Chemokine receptor CCR2 and CCR5 polymorphisms in children with insulin-dependent diabetes mellitus.

Abstract

Studies have shown the important roles of several regulatory and proinflammatory cytokines in insulin-dependent diabetes mellitus (IDDM). CC-chemokine receptors CCR2 and CCR5 bind chemokines that are involved in the trafficking of leukocytes in both basal and inflammatory states.
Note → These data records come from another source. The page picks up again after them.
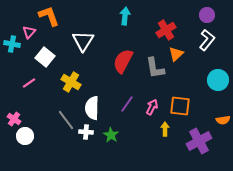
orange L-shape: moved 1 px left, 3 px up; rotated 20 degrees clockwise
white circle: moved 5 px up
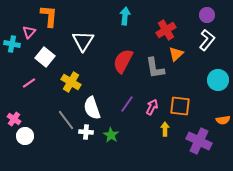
orange L-shape: rotated 25 degrees clockwise
white semicircle: rotated 20 degrees counterclockwise
purple cross: rotated 35 degrees counterclockwise
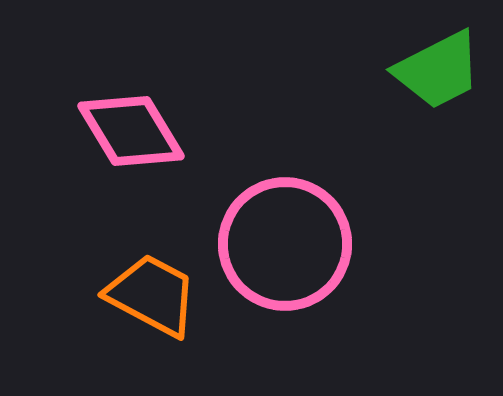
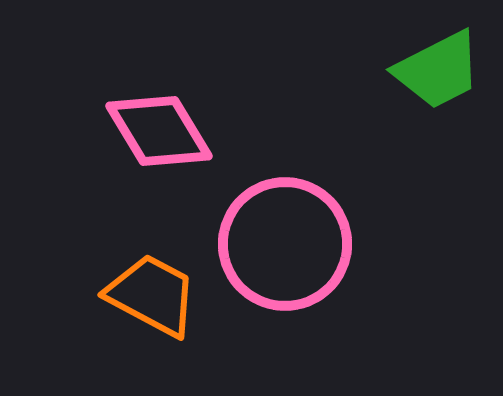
pink diamond: moved 28 px right
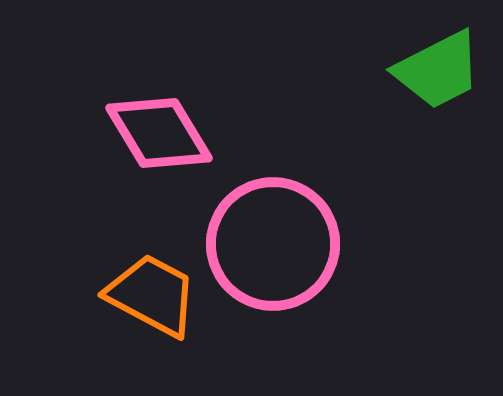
pink diamond: moved 2 px down
pink circle: moved 12 px left
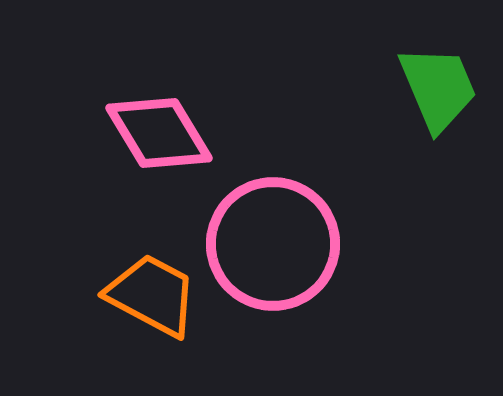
green trapezoid: moved 18 px down; rotated 86 degrees counterclockwise
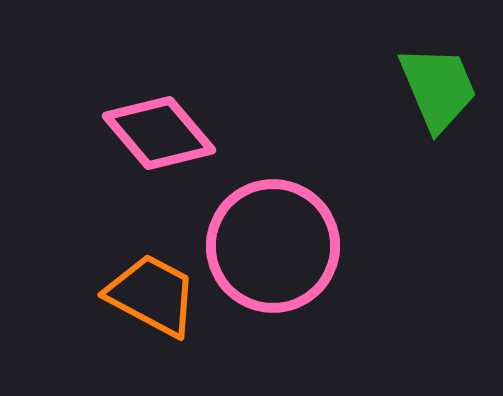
pink diamond: rotated 9 degrees counterclockwise
pink circle: moved 2 px down
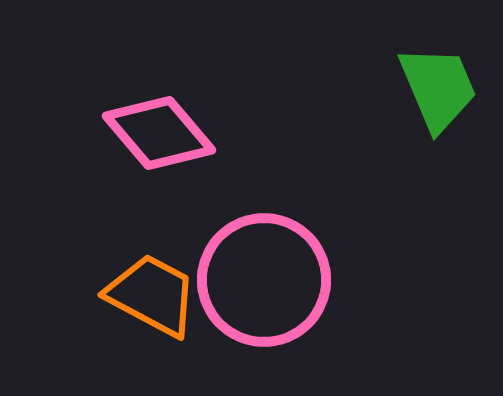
pink circle: moved 9 px left, 34 px down
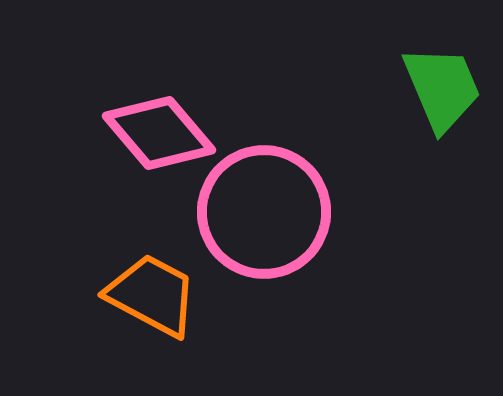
green trapezoid: moved 4 px right
pink circle: moved 68 px up
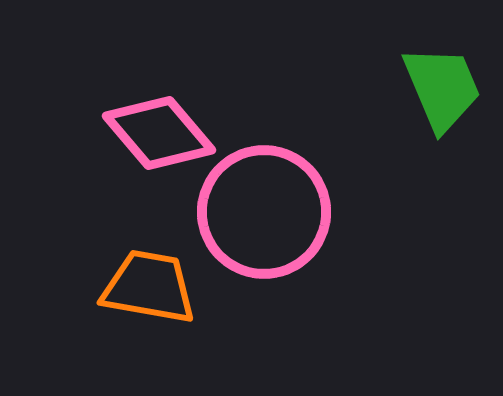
orange trapezoid: moved 3 px left, 8 px up; rotated 18 degrees counterclockwise
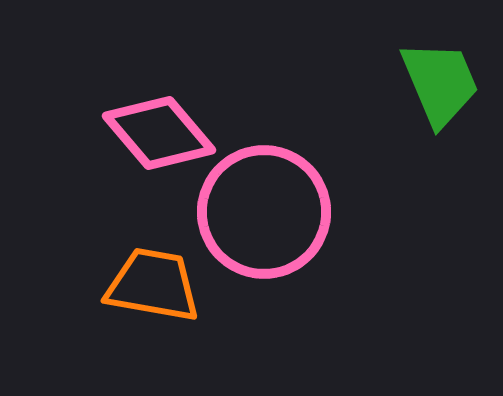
green trapezoid: moved 2 px left, 5 px up
orange trapezoid: moved 4 px right, 2 px up
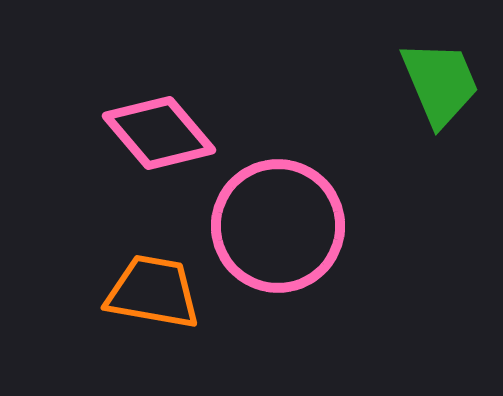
pink circle: moved 14 px right, 14 px down
orange trapezoid: moved 7 px down
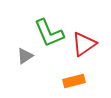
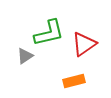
green L-shape: rotated 80 degrees counterclockwise
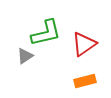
green L-shape: moved 3 px left
orange rectangle: moved 11 px right
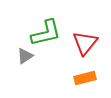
red triangle: moved 1 px right, 1 px up; rotated 16 degrees counterclockwise
orange rectangle: moved 3 px up
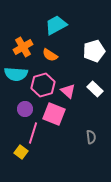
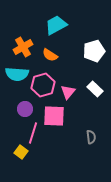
cyan semicircle: moved 1 px right
pink triangle: moved 1 px down; rotated 28 degrees clockwise
pink square: moved 2 px down; rotated 20 degrees counterclockwise
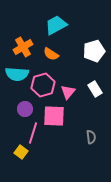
orange semicircle: moved 1 px right, 1 px up
white rectangle: rotated 14 degrees clockwise
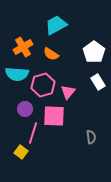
white pentagon: moved 1 px down; rotated 20 degrees counterclockwise
white rectangle: moved 3 px right, 7 px up
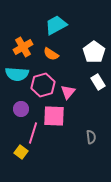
purple circle: moved 4 px left
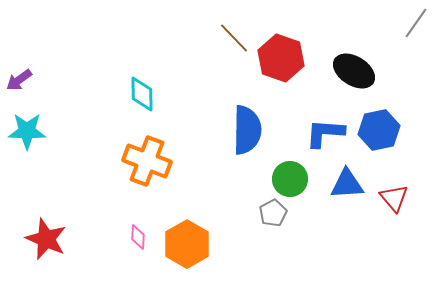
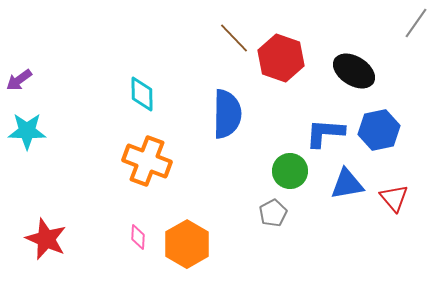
blue semicircle: moved 20 px left, 16 px up
green circle: moved 8 px up
blue triangle: rotated 6 degrees counterclockwise
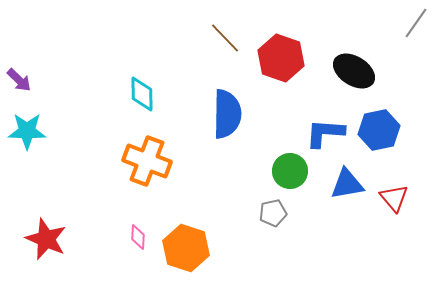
brown line: moved 9 px left
purple arrow: rotated 100 degrees counterclockwise
gray pentagon: rotated 16 degrees clockwise
orange hexagon: moved 1 px left, 4 px down; rotated 12 degrees counterclockwise
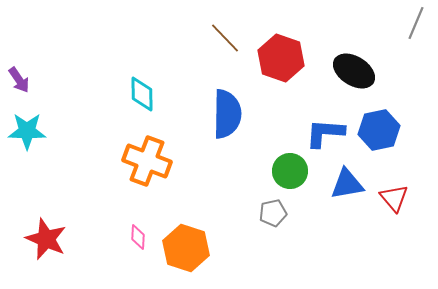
gray line: rotated 12 degrees counterclockwise
purple arrow: rotated 12 degrees clockwise
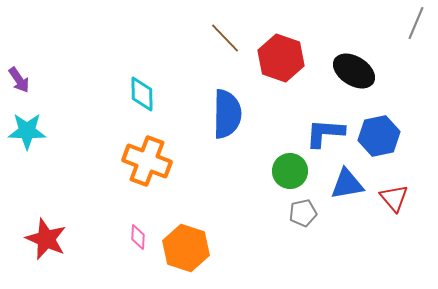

A common 32-bp deletion mutation in the CCR5 gene (CCR5delta32) and a G-to-A nucleotide substitution in the CCR2 at position 190 (CCR2-64I) have recently been described. In the present study, we have determined the frequency of the CCR5delta32 and CCR2-64I alleles in children with IDDM [n = 115; age 1-14 (9.3+/-4.3) y] and in nondiabetic subjects [n = 280; age 1-14 (8.5+/-4.5) y]. The CCR5delta32 allele frequencies were 0.117 in children with IDDM and 0.111 in nondiabetic subjects, indicating that the deletion allele has no association with IDDM. The CCR2-64I allele frequency in children with IDDM was 0.226, which differed significantly from the allele frequency in controls (0.114, p = 0.001). The role of this mutation in IDDM cannot be explained yet, but, because CCR2 mediates the chemotaxis of CD4+ and CD8+ T cells to areas of inflammation and because these cells play important roles in insulitis, a mutation in the CCR2 gene may contribute to the susceptibility to the disease. Alternatively, the 64I allele could be a marker of a linked mutation through linkage disequilibrium. According to these results, the CCR2 gene may be a new candidate for the susceptibility locus of IDDM. However, because no IDDM locus has been identified near 3p21 until now, further investigations are needed to confirm this statement.